It died where it lived, among the blossoms and leaves of our garden.  It’s a thrill to be so close to such a small delicate thing that normally speeds around the garden in a blur, faster than our human eyes and minds can process.  What an honor to find it yet we both know the hummingbird is gone and the crude shell is left.

I didn’t dissuade her from inspecting it, wondering, processing a tangible lack of life in one of the garden’s liveliest residents.  We squatted down together and looked at the iridescent green chain mail, the delicate long beak, the outstretched wing better than you could ever engineer.  The next day she came back to it again to look, not sad, not afraid, but curious.  At the end of my life I hope I have that same childlike curiosity about the next stage of existence, when the being is gone and the body remains.

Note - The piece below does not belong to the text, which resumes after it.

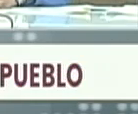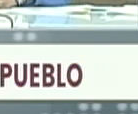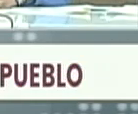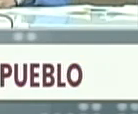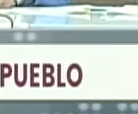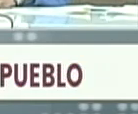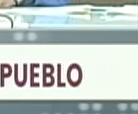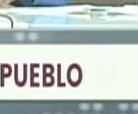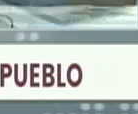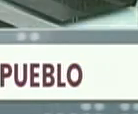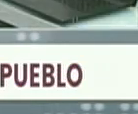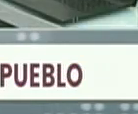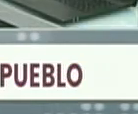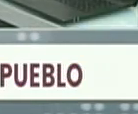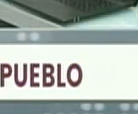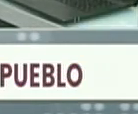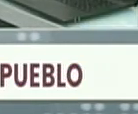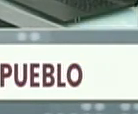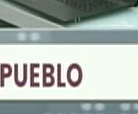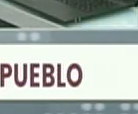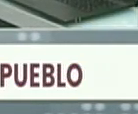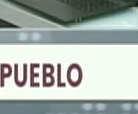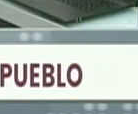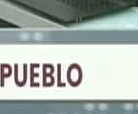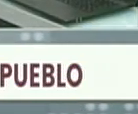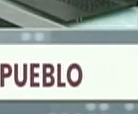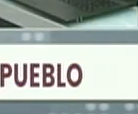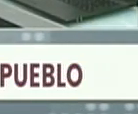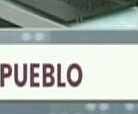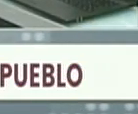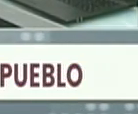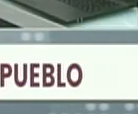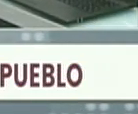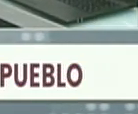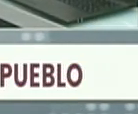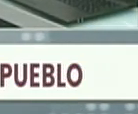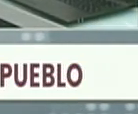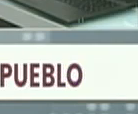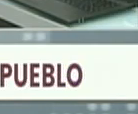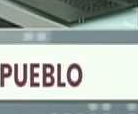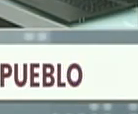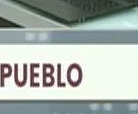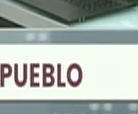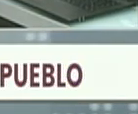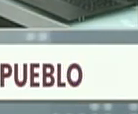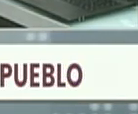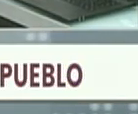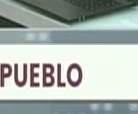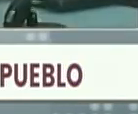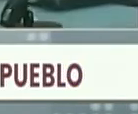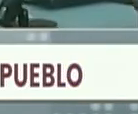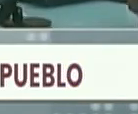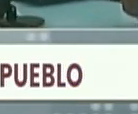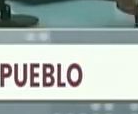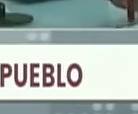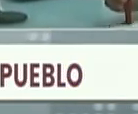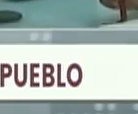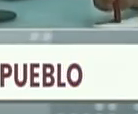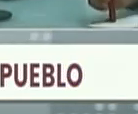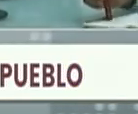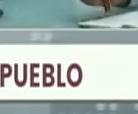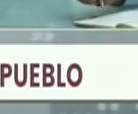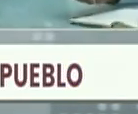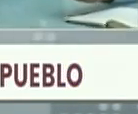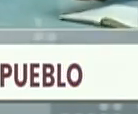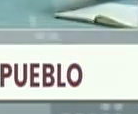en Venezuela. Los casos de Colombia, de Brasil, Perú, Ecuador, impulsando casos en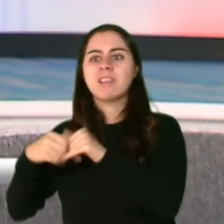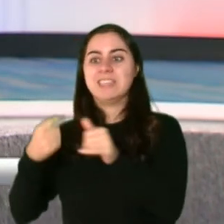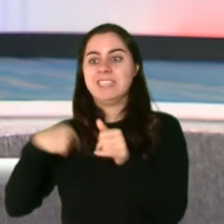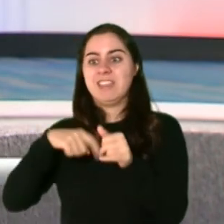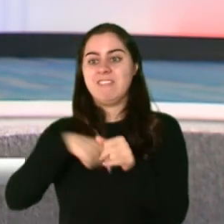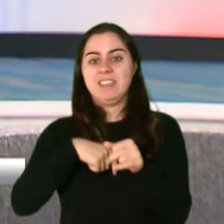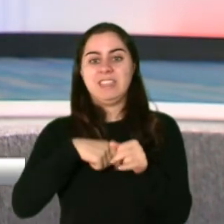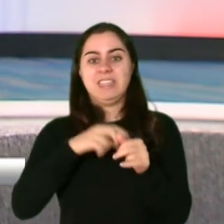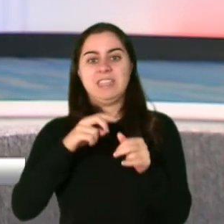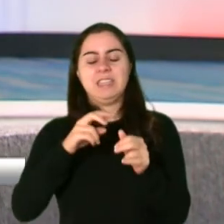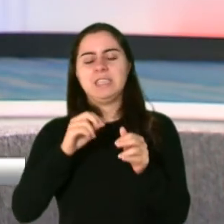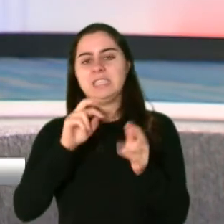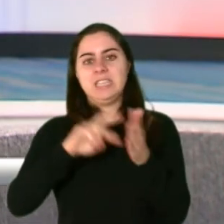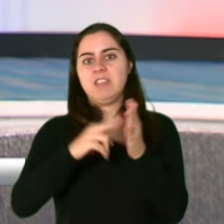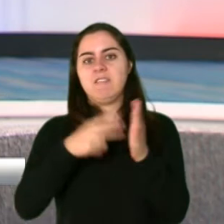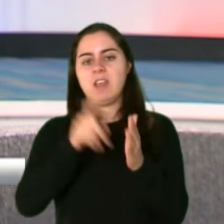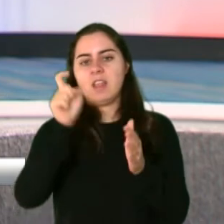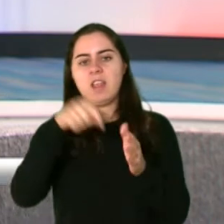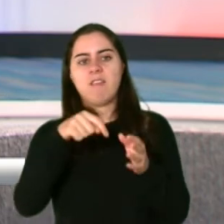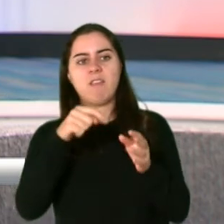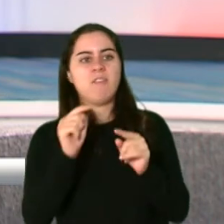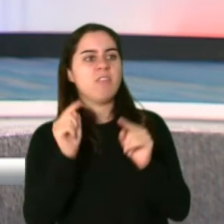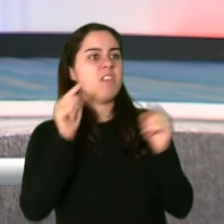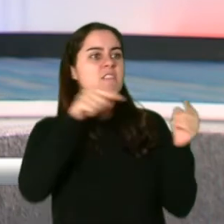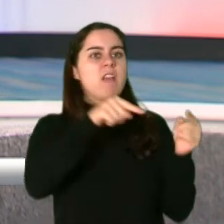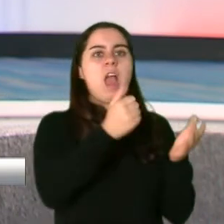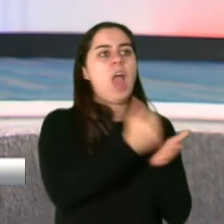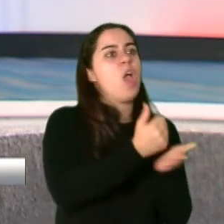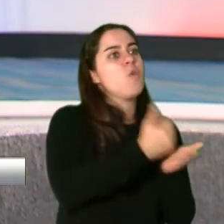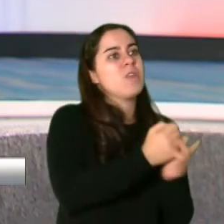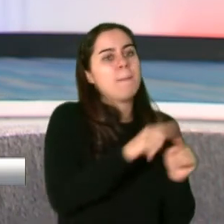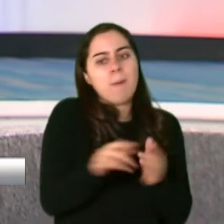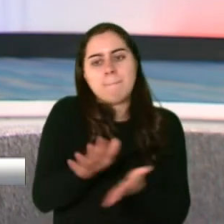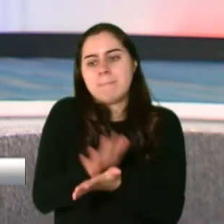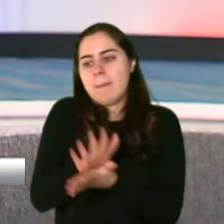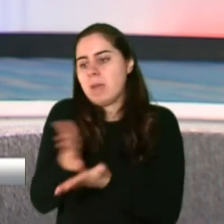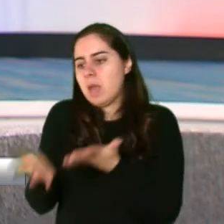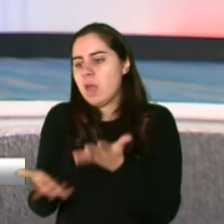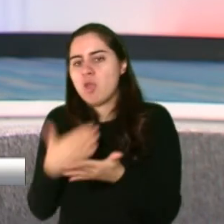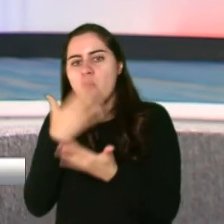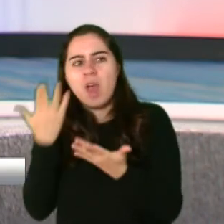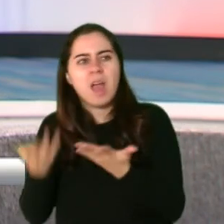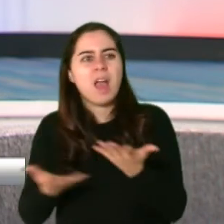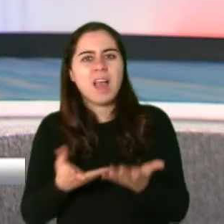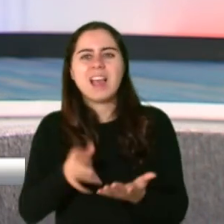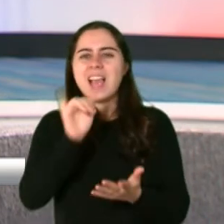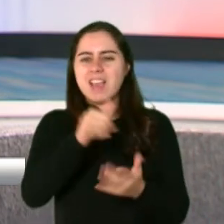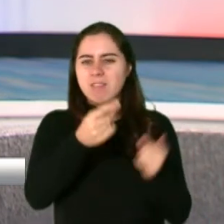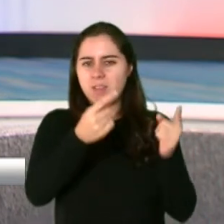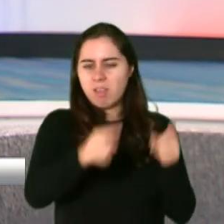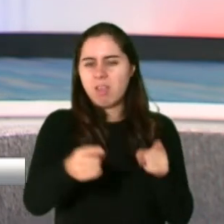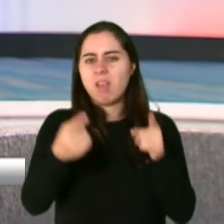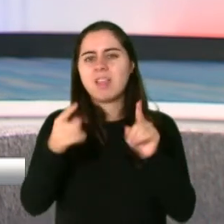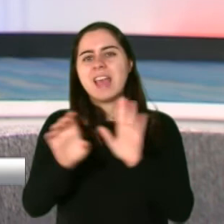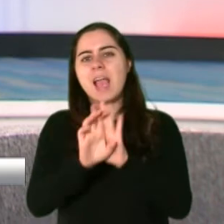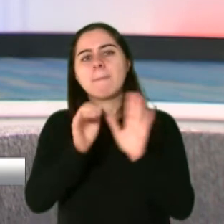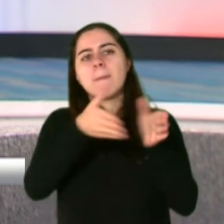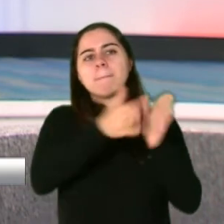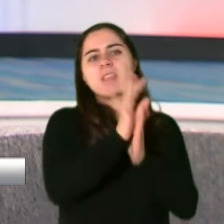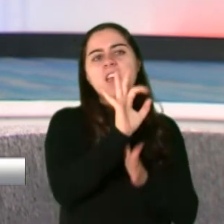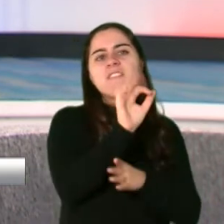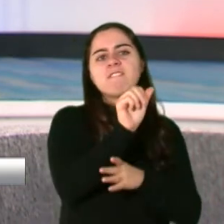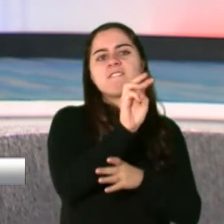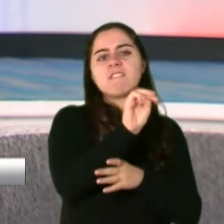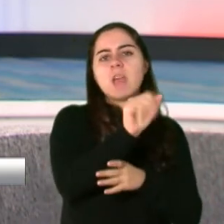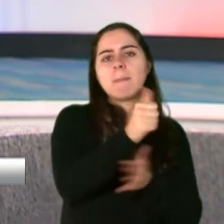legales para poder acceder a las ayudas gubernamentales que había en ese momento, FEMA, restablecer su vivienda,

Just a few feet away the beans we planted were pushing out of the soil in an infant’s stretch, soon to be leggy and leafy.  From inanimate beans to living, breathing plants.  Who can understand such questions of life and death?  How is a child’s mind any less able to process what makes the hummingbird dead and the plant alive?  We spend time in the garden and see both, enjoying company and the mysteries of the universe.

  1. This is simply beautiful Peter. And what a lesson for CH.

  2. Babs said:

    Sometimes, it’s the children who seem to have the best perspective on living and dying. As adults, we become too entangled in reality to be able to truly understand the meaning of it all.